I watched a couple episodes--definitely painful on a level that surpasses even Last Comic Standing. On the one hand, I know graduate students that patent amazing new technologies, drop out or quit their postdoc, and join companies to bring them to market.

But this isn't what they're looking for. They want garage developed solutions to quirks of mechanics, your next As Seen On TV product. This is something all Americans can aspire to and appreciate. The show has been tailored for market, not utility. How appropriate.

Can the audience vote like in American Idol? Idol would have been (even more) lame if
the judges decided everything.

Great post, Tyler.

Question for Mike:

Was Charles Nelson Reilly ever on Hollywood Squares? I could google it but I'm feeling lazy. I remember him most on Match Game with host Gene Rayburn. Back when the likes of Minnie Pearl, Nipsy Russell, Betty White, and one or both of the Gabor Sisters would join the panel. Those were the game show days!

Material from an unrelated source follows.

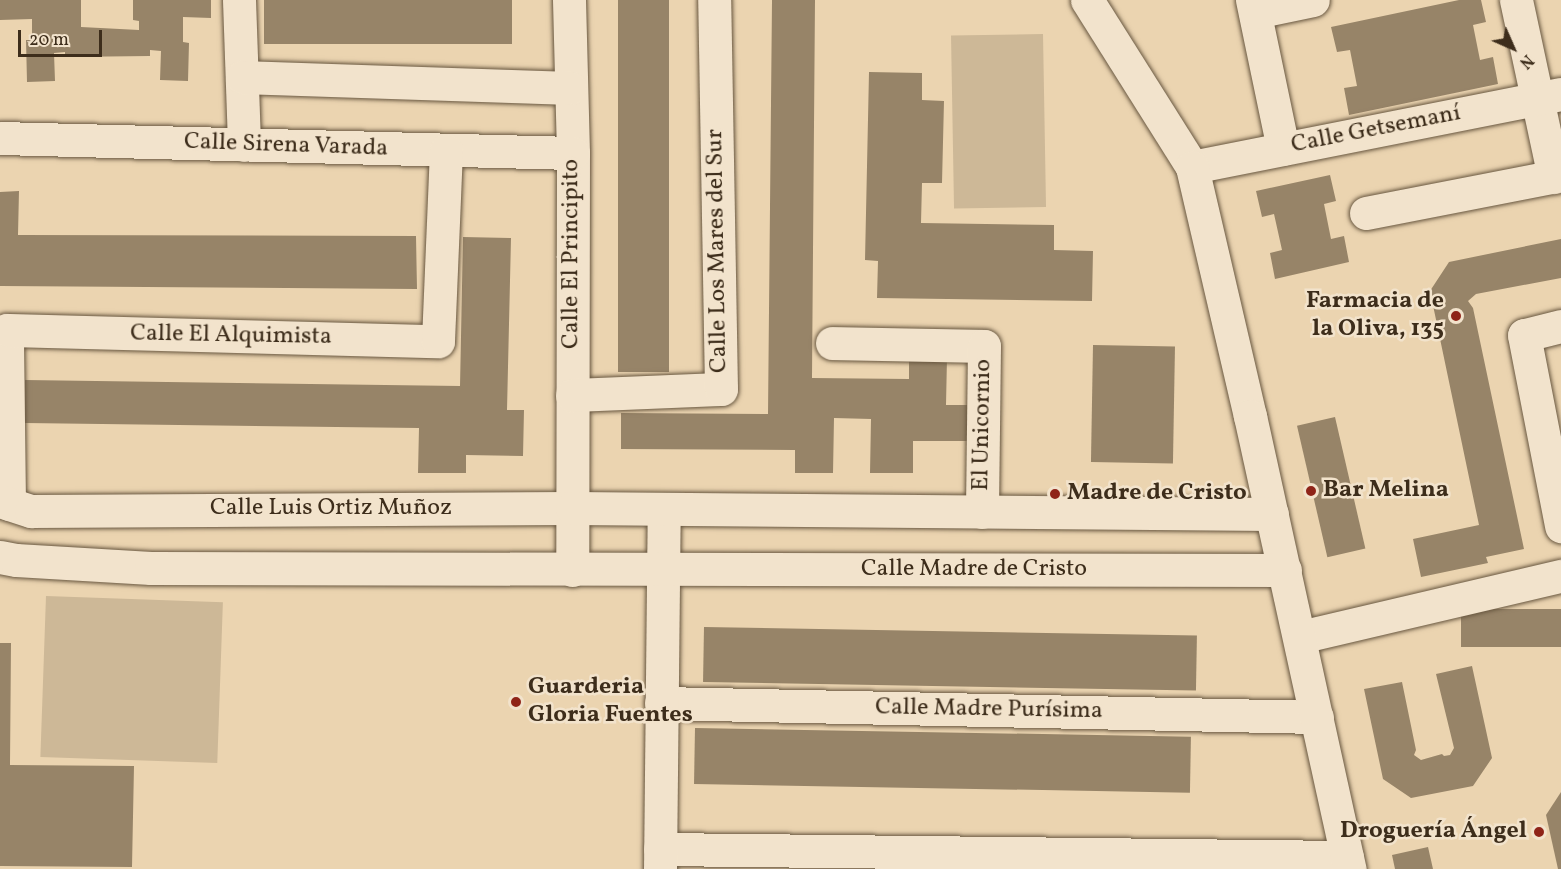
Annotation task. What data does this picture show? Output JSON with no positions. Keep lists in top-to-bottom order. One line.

Paul Lynde was the undisputed center square though. Who was that guy who always threw confetti/glitter? The guy with the Colonel Mustard moustache...?

Back on tangent:

I did watch a few episodes of this show, and my observations are:

a) there were too many kids making for teary, awkward moments; next season - if there is a next season - they need to institute age limits, or have a spin-off show for the younger set where expectations (and prize money) are lowered

b) whoever did the screening did a terrible job because, as Tyler pointed out, a significant portion of the pitched inventions were already in existence (at least on the few shows I watched) or stood very little chance of being approved

c) the real lesson to be learned from this show is "do some market research before pouring years of work into a project." By market research, I mean: ask some friends whose opinions you trust, friends who won't just 'yes' you. If a friend came to me with any of these 'inventions' and asked my thoughts, I would give honest feedback. Or, ask friends of friends.

Remember that this show is specifically about making fun of inventors and inventions, and not necessarily about finding good ones. It's obvious that some inventions are "heroes" and some are "heels".

"many people pour years of their lives and love into projects which are absurd on the face of it and could be revealed as such within seconds."

Yes, but without those people we'd not have such things as the "beer belly" or the "Stadium buddy", and then where would we be?

I'd buy the bike claw, given the right price point (say $15 on top of the cost of a regular bike hook). Not going to change the world, but it's a nice little gadget if you bike to work 5 days a week.

I saw that "drownding" comment on television, and was stunned. I thought - are they seriously being judged by a person who says the word "drownding?" Complete disbelief.